Il faudrait également évaluer les différentes méthodes d’intervention au regard des patients et professionnels de santé. De là, les différents modèles de DOT qui peuvent apporter un appui à l’observance devraient être évalués, comparés l’un à l’autre, mais aussi aux autres types de suivi des patients sur le terrain. Par exemple, est-ce que l’idée de « rendre responsable » le patient qui choisit son propre « compagnon », lors de la prescription du DOT, serait plus profitable qu’un autre type de DOT en terme d’observance du traitement ?

De telles interventions doivent être adaptées au contexte socioculturel du patient. La recherche doit contribuer à l’étude de ces contextes afin d’assurer une plus grande cohérence entre les actions réalisées et le contexte.

Enfin, il faut analyser l’impact des ARV sur la qualité de vie.

Evaluation économique

Dans le cadre de l’évaluation économique d’un accès élargi aux ARV, des analyses coût-efficacité, basées sur les données de cohortes cliniques, devraient aider à mieux définir les critères d’accès aux traitements. Cela devrait également faciliter les comparaisons en profondeur, sur le plan économique, des différentes stratégies thérapeutiques entre elles.

Ces analyses doivent tenir compte des coûts « indirects » associés à la maladie (dont la perte de production due à la morbidité et mortalité) et de la réduction de ces coûts avec le traitement. L’impact sur les budgets nationaux doit aussi être évalué.
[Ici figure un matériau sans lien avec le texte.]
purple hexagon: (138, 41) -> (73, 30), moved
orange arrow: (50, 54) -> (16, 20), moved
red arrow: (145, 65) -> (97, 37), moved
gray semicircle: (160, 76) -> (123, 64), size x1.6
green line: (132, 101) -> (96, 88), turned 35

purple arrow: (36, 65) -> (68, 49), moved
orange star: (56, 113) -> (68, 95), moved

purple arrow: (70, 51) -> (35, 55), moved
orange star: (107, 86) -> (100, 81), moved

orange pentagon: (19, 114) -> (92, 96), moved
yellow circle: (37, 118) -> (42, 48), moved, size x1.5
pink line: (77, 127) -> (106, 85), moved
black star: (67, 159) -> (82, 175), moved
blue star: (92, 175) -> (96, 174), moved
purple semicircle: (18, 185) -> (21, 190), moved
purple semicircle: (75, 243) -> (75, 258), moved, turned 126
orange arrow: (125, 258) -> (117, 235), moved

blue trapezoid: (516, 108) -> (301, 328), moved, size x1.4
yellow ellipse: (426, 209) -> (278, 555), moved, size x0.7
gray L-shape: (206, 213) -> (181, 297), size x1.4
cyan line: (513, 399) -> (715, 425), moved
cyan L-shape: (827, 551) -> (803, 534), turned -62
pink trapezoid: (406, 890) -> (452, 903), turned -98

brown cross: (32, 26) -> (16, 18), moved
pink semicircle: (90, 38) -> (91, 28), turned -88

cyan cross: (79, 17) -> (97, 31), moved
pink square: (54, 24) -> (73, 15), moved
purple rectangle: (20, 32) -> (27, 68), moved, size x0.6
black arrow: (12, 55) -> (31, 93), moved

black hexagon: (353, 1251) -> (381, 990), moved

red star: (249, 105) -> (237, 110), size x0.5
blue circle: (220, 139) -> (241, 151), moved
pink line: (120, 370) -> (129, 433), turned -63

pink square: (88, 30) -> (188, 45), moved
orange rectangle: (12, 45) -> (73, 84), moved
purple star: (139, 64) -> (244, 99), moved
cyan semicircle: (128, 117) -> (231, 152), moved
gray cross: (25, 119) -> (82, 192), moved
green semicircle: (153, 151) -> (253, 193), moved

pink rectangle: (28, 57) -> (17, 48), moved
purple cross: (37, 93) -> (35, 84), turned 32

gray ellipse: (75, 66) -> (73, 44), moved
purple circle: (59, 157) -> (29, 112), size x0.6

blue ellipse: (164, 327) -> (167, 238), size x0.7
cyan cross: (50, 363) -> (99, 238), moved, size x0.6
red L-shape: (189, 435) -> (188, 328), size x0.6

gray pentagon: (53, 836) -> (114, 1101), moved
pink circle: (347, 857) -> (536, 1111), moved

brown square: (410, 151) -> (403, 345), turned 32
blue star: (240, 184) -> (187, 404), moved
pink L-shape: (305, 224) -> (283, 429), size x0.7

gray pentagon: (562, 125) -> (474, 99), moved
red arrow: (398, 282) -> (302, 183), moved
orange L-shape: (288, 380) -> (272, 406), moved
De même, il faudrait réaliser une étude exhaustive sur les mécanismes de financement (secteur privé, sécurité sociale, systèmes d’assistance) qui pourraient assurer la continuité de l’accès élargi.

Relier soins et prévention

La généralisation de l’accès aux ARV soulève le débat de sa relation avec la prévention. Une recherche doit être menée pour documenter ce débat de manière rigoureuse. Les thèmes prioritaires sont les suivants :

Changements d’attitudes et de comportements au regard des risques associés au VIH, parmi les personnes vivant avec le VIH et parmi les personnes séronégatives, et accès au dépistage (cette question doit être examinée en particulier parmi les couples sérodifférents).

Attitudes et comportements des personnels soignants envers les personnes vivant avec le VIH, comportement des soignants, et évaluation des connaissances des professionnels dans les domaines de la prévention, des recommandations pour le dépistage et conseil, du traitement des maladies opportunistes et du VIH lui-même.

Gestes de prévention des personnels soignants dans le cadre de l’exposition professionnelle.

Identification et évaluation des interventions, basées sur l’approvisionnement en ARV avec pour résultat une réduction de la stigmatisation, à l’intérieur de la famille et du couple, aussi bien que dans les centres de soins.

Evaluation et modélisation de l’impact à long terme des ARV sur l’épidémie (ces analyses devront tenir compte à la fois de la réduction de la transmissibilité du VIH, des modifications de comportement et de l’espérance de vie après mise sous traitement du patient).